There was a pause and Zoe wondered if she’d pushed too hard. Jackie ducked her head as if she didn’t have enough courage to look Zoe in the eye. ‘I’m sorry that the boys missed out on their dad being around.’ She swallowed hard, like she was choking down a sob. ‘But we were happier, much happier, without him. And it was down to Terry that he never wanted to see the boys after that. Never got in touch on their birthdays or Christmas. That’s what I really can’t forgive.’

Zoe had to let go of the older woman because she was in danger of crying too. It was her turn to sniff and Jackie smiled tremulously then lifted her hand to smooth it through Zoe’s hair. ‘I would hate it if telling you this makes you think less of me.’

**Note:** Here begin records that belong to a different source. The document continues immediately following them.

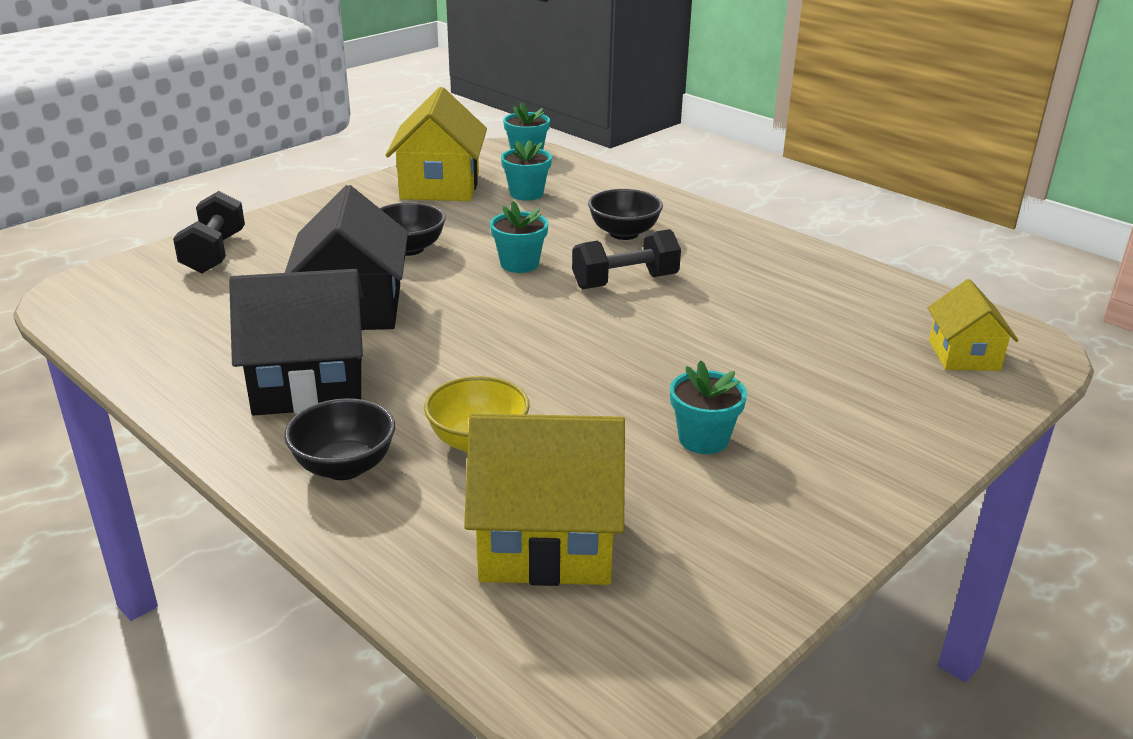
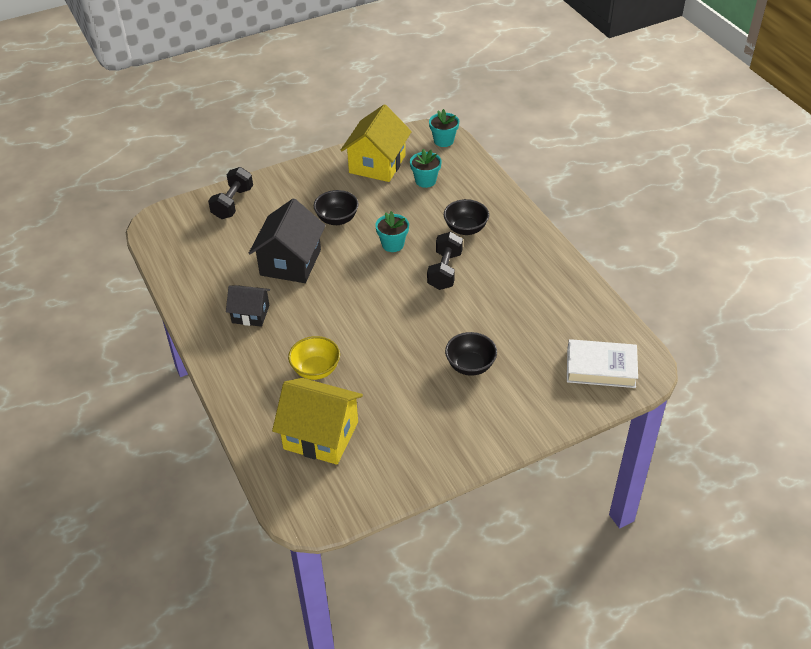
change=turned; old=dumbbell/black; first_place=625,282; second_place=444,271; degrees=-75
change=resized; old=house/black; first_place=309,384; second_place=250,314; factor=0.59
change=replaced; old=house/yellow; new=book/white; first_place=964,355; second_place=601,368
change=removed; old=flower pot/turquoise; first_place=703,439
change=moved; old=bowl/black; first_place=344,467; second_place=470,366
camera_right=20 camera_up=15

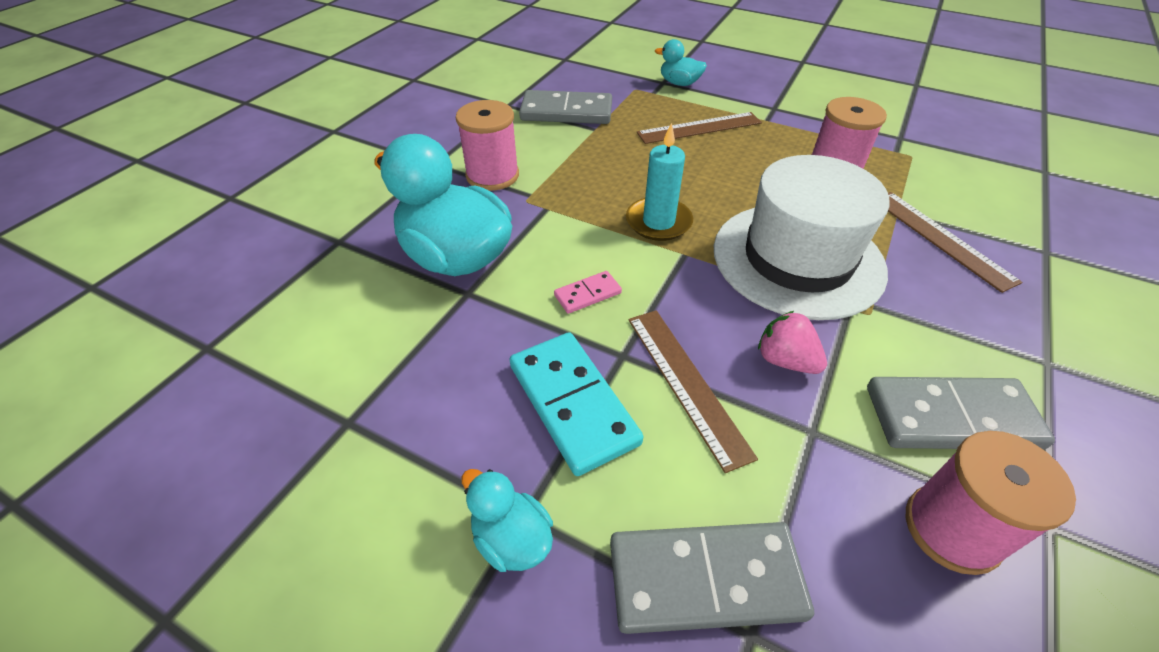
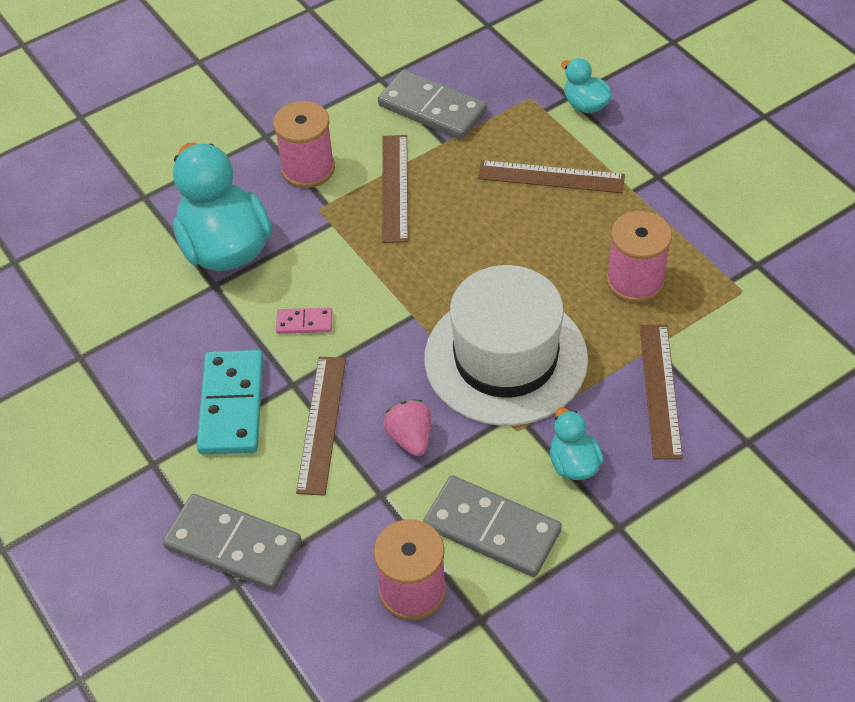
change=removed; old=candle/turquoise; first_place=658,222
change=moved; old=duck/turquoise; first_place=511,538; second_place=573,463
change=added; new=ruler/brown; second_place=395,188
camera_right=30 camera_up=5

‘Of course it doesn’t.’ Zoe felt as close to Jackie as if the bond between them weren’t simply a by-product of marriage, but made of flesh and blood. ‘But you should probably tell Win. You know what he’s like. On some level, he probably blames himself for Terry disappearing so if he knew what had really happened, it would give him some peace of mind.’

Jackie nodded like she’d give it some thought. ‘You’ve been so good for him, Zo. Even as a kid, he was so quiet, sensitive, that sometimes I don’t think he was truly happy until he met you.’

The love she had for Win at that moment felt as if it couldn’t be contained by the frame of her body and was seeping out of Zoe’s pores. ‘Well, I’m not saying he’s perfect and God knows, I’m certainly not, but I think we’re good for each other.’

‘But if the worst did happen…’ Jackie persisted.

‘It’s not going to,’ Zoe said, because even the thought of it made her guts churn and she really didn’t know what she’d do if Win decided that he didn’t want children. It would shatter her heart into a million pieces.

‘But if it did, Gav and I have already discussed it, and we’re getting custody of you. Win will have to fend for himself,’ Jackie said, as if Zoe without Win was so unthinkable that it was all right to make jokes about it. Zoe really hoped that was the case.

‘Look, if our relationship can survive the Sunday that you dragged me to every architectural salvage yard in the Home Counties before you found the right size Belfast sink, then it can survive anything.’

Jackie smiled, just as Zoe had intended. ‘I don’t know about you, Zo, but I really could do with some more wine. Wish I hadn’t brought the car now. I told Gavin that he was all right to get a bit pissed because I’d drive us home.’

‘Have some more wine,’ Zoe said firmly. ‘Get the bus. It’s a ten-minute ride. You can pick up the car tomorrow.’

‘Well, if you’re going to twist my arm.’ Jackie was already holding her glass up. ‘But can you break it to Gav that we’re taking the bus home?’